* Extracted records *
○ ○ ○ ○

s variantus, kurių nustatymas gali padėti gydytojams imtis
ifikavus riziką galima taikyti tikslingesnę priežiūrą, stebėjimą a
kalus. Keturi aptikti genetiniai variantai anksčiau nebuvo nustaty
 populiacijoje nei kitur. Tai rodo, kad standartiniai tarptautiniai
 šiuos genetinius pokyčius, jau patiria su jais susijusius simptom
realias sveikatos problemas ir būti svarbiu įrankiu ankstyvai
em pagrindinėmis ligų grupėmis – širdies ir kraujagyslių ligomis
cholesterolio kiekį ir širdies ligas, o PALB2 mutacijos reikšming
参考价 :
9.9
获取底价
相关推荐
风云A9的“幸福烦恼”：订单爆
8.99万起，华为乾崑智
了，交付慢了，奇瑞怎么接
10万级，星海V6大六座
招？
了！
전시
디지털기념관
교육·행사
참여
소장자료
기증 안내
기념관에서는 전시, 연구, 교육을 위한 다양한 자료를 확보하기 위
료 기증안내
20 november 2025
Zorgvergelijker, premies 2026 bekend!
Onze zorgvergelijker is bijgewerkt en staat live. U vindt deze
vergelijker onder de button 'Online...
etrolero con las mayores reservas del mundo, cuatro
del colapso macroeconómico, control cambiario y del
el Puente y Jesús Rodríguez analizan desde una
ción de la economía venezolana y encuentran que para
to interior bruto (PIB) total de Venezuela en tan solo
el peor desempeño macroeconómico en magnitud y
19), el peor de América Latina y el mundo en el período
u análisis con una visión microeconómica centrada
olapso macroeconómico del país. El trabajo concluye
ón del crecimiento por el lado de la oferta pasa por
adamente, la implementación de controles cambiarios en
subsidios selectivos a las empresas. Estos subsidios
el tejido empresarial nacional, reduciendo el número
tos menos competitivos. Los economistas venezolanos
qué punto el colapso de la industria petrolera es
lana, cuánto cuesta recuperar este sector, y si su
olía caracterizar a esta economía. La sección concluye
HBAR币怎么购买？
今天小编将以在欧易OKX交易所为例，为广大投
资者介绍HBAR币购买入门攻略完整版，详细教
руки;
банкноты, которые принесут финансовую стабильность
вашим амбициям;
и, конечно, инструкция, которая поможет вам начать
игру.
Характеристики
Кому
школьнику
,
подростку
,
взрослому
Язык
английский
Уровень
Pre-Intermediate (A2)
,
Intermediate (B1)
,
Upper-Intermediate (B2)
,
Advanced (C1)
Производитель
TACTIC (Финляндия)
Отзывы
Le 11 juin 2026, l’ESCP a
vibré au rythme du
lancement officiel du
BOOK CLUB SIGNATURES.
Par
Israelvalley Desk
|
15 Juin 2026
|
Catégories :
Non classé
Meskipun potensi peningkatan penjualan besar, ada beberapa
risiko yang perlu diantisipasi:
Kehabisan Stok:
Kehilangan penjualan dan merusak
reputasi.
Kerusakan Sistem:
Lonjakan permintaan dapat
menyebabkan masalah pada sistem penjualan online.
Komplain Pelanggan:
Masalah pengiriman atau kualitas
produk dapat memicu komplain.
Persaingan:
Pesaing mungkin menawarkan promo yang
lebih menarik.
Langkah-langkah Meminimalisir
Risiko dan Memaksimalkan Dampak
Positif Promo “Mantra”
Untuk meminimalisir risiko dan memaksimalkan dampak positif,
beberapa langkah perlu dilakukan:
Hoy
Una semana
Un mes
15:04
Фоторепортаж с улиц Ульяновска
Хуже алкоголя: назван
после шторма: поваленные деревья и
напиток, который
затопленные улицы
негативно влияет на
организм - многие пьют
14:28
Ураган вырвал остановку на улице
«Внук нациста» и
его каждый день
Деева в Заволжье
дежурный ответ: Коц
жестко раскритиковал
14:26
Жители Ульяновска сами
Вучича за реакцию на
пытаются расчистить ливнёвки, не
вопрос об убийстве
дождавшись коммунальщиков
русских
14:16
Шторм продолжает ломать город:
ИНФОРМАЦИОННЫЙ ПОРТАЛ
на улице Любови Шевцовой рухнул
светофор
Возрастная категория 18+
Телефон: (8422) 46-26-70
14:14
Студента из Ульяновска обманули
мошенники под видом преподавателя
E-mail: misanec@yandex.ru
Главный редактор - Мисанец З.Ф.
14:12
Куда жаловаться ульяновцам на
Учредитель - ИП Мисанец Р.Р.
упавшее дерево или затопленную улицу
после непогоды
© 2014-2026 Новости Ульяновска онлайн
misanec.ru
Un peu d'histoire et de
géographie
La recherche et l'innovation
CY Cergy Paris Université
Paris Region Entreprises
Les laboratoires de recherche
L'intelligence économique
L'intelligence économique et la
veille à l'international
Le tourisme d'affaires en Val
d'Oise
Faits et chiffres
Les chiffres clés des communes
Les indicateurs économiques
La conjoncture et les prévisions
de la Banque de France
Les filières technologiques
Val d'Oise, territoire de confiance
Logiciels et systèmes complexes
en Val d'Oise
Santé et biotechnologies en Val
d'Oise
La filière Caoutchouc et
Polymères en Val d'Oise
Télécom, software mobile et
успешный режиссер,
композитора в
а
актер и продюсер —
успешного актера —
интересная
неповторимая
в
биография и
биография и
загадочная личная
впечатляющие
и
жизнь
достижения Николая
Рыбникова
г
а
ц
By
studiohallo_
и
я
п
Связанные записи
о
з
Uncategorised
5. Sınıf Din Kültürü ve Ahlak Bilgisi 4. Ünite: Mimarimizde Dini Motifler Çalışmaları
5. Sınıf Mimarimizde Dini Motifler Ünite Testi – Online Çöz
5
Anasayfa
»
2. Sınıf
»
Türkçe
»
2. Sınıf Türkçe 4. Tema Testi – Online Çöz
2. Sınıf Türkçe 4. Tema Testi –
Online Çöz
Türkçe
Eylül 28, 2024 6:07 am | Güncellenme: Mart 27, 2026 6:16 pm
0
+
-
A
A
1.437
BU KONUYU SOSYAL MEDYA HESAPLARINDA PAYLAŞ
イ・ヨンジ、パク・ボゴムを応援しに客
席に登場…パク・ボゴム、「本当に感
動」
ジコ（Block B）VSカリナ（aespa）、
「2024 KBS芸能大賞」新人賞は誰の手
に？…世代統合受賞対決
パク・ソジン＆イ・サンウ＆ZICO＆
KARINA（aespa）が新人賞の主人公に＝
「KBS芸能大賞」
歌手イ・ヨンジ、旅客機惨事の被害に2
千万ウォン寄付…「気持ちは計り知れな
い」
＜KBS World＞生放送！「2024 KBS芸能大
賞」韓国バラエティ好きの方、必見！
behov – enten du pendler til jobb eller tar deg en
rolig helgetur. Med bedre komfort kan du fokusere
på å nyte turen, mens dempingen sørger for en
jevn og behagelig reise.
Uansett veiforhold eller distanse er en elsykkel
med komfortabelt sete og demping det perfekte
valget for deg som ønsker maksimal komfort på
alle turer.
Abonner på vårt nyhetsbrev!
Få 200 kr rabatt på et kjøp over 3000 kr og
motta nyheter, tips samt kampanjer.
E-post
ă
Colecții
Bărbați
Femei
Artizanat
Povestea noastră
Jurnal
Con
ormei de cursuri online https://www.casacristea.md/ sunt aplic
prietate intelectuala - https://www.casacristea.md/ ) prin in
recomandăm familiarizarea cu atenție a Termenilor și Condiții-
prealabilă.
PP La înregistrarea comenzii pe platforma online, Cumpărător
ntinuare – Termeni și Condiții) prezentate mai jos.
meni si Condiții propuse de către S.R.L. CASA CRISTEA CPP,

○ ○ ○ ○

* Task goal *
In the answer, the lines from the first line of the data above through the line containing "qué punto el" must appear exactly as written, with nothing else.

* Result of the exercise *
s variantus, kurių nustatymas gali padėti gydytojams imtis
ifikavus riziką galima taikyti tikslingesnę priežiūrą, stebėjimą a
kalus. Keturi aptikti genetiniai variantai anksčiau nebuvo nustaty
 populiacijoje nei kitur. Tai rodo, kad standartiniai tarptautiniai
 šiuos genetinius pokyčius, jau patiria su jais susijusius simptom
realias sveikatos problemas ir būti svarbiu įrankiu ankstyvai
em pagrindinėmis ligų grupėmis – širdies ir kraujagyslių ligomis
cholesterolio kiekį ir širdies ligas, o PALB2 mutacijos reikšming
参考价 :
9.9
获取底价
相关推荐
风云A9的“幸福烦恼”：订单爆
8.99万起，华为乾崑智
了，交付慢了，奇瑞怎么接
10万级，星海V6大六座
招？
了！
전시
디지털기념관
교육·행사
참여
소장자료
기증 안내
기념관에서는 전시, 연구, 교육을 위한 다양한 자료를 확보하기 위
료 기증안내
20 november 2025
Zorgvergelijker, premies 2026 bekend!
Onze zorgvergelijker is bijgewerkt en staat live. U vindt deze
vergelijker onder de button 'Online...
etrolero con las mayores reservas del mundo, cuatro
del colapso macroeconómico, control cambiario y del
el Puente y Jesús Rodríguez analizan desde una
ción de la economía venezolana y encuentran que para
to interior bruto (PIB) total de Venezuela en tan solo
el peor desempeño macroeconómico en magnitud y
19), el peor de América Latina y el mundo en el período
u análisis con una visión microeconómica centrada
olapso macroeconómico del país. El trabajo concluye
ón del crecimiento por el lado de la oferta pasa por
adamente, la implementación de controles cambiarios en
subsidios selectivos a las empresas. Estos subsidios
el tejido empresarial nacional, reduciendo el número
tos menos competitivos. Los economistas venezolanos
qué punto el colapso de la industria petrolera es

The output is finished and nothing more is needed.